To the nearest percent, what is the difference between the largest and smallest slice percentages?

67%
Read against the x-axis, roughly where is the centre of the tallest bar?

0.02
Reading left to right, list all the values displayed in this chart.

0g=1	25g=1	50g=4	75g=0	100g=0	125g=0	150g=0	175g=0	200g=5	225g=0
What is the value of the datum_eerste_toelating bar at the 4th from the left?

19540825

═══

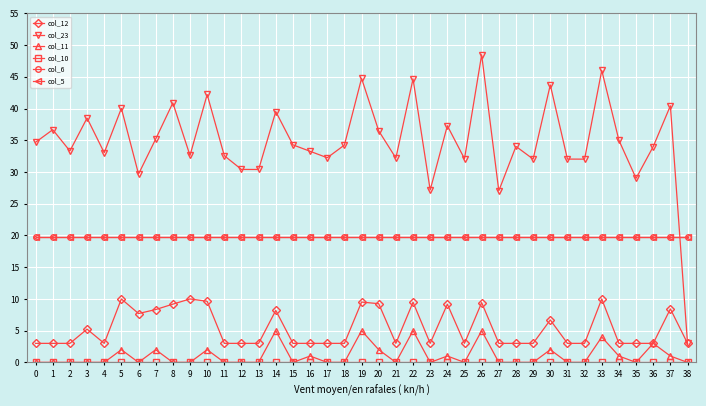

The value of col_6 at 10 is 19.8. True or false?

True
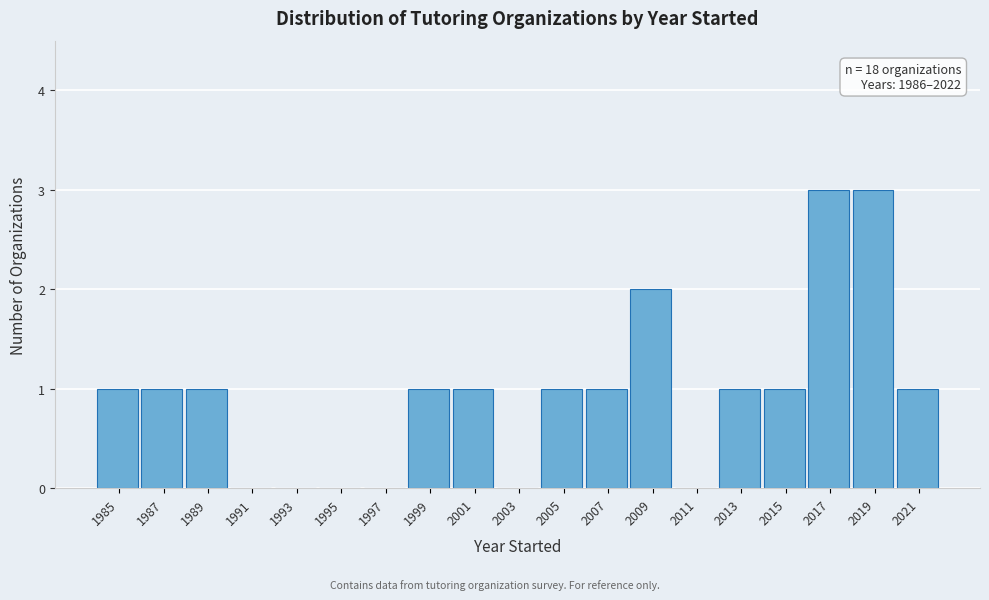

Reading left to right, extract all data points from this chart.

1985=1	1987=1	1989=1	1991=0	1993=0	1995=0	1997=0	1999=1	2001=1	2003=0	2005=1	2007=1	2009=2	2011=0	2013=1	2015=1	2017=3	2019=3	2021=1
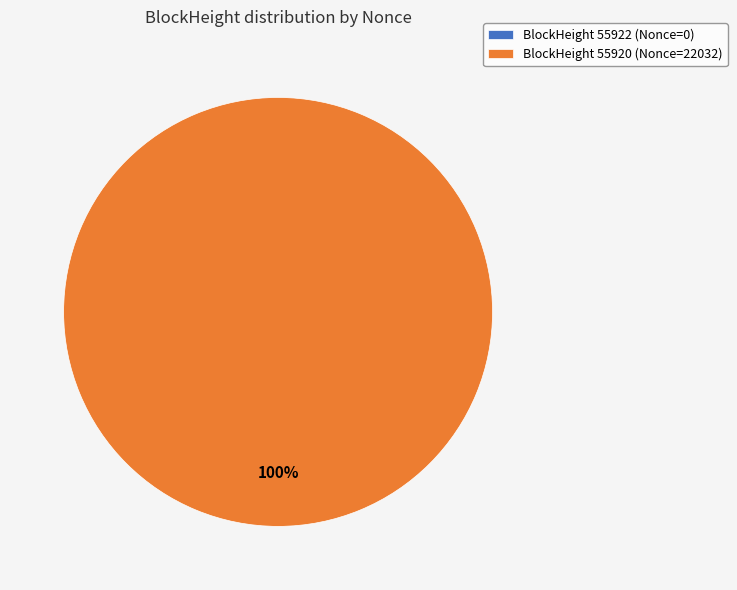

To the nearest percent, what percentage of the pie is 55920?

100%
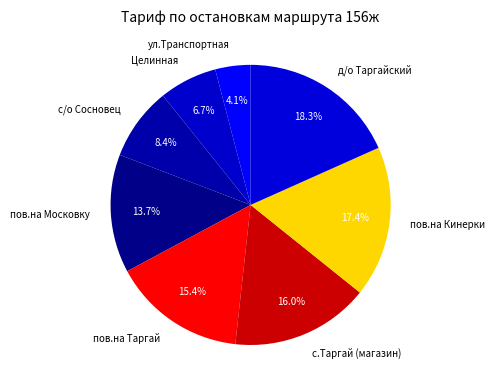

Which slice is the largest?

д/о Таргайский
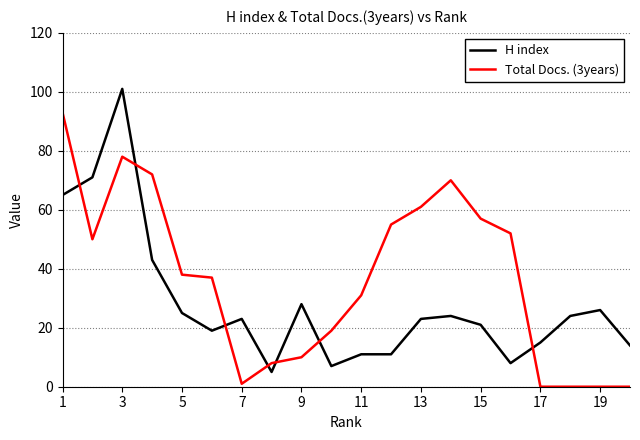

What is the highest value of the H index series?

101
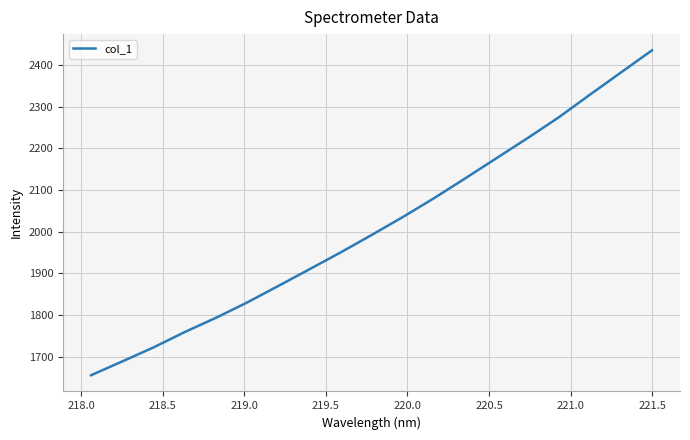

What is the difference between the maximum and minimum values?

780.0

═══

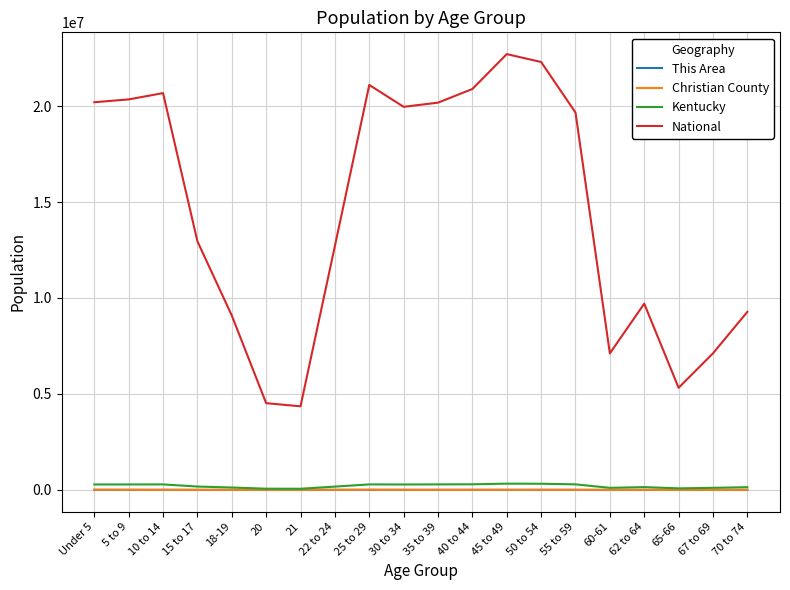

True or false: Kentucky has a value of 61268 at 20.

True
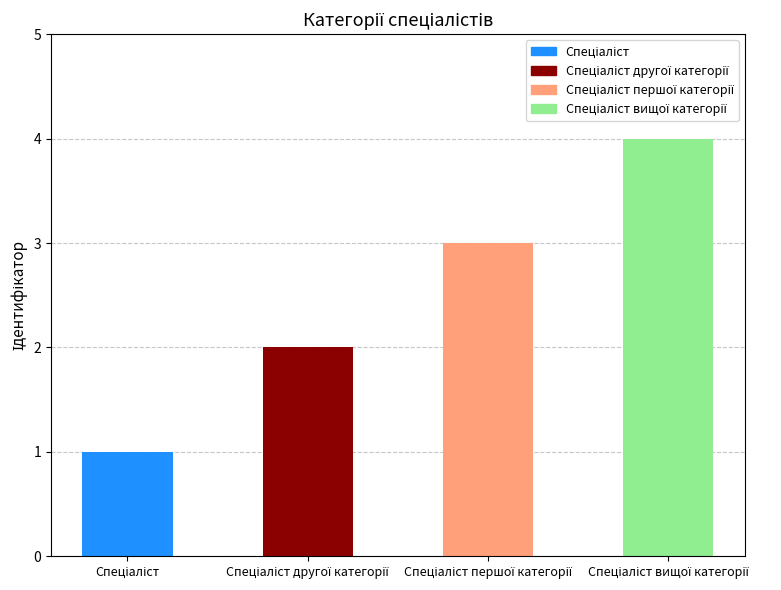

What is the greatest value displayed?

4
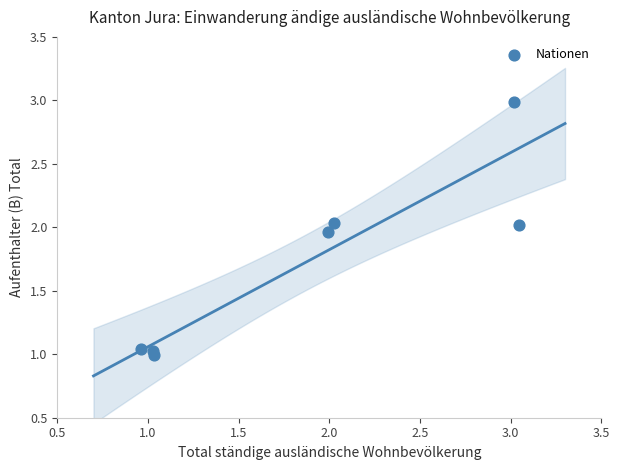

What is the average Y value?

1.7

═══

- _ASSIGNMENT_
Copy out the lines of the records verbatim, beginning at the line that contains "What is the highest" and ending with the line that contains "What is the difference between the maximum", both included. Leave the pictures out of the answer.

- _WRITTEN ANSWER_
What is the highest value of the H index series?

101

What is the difference between the maximum and minimum values?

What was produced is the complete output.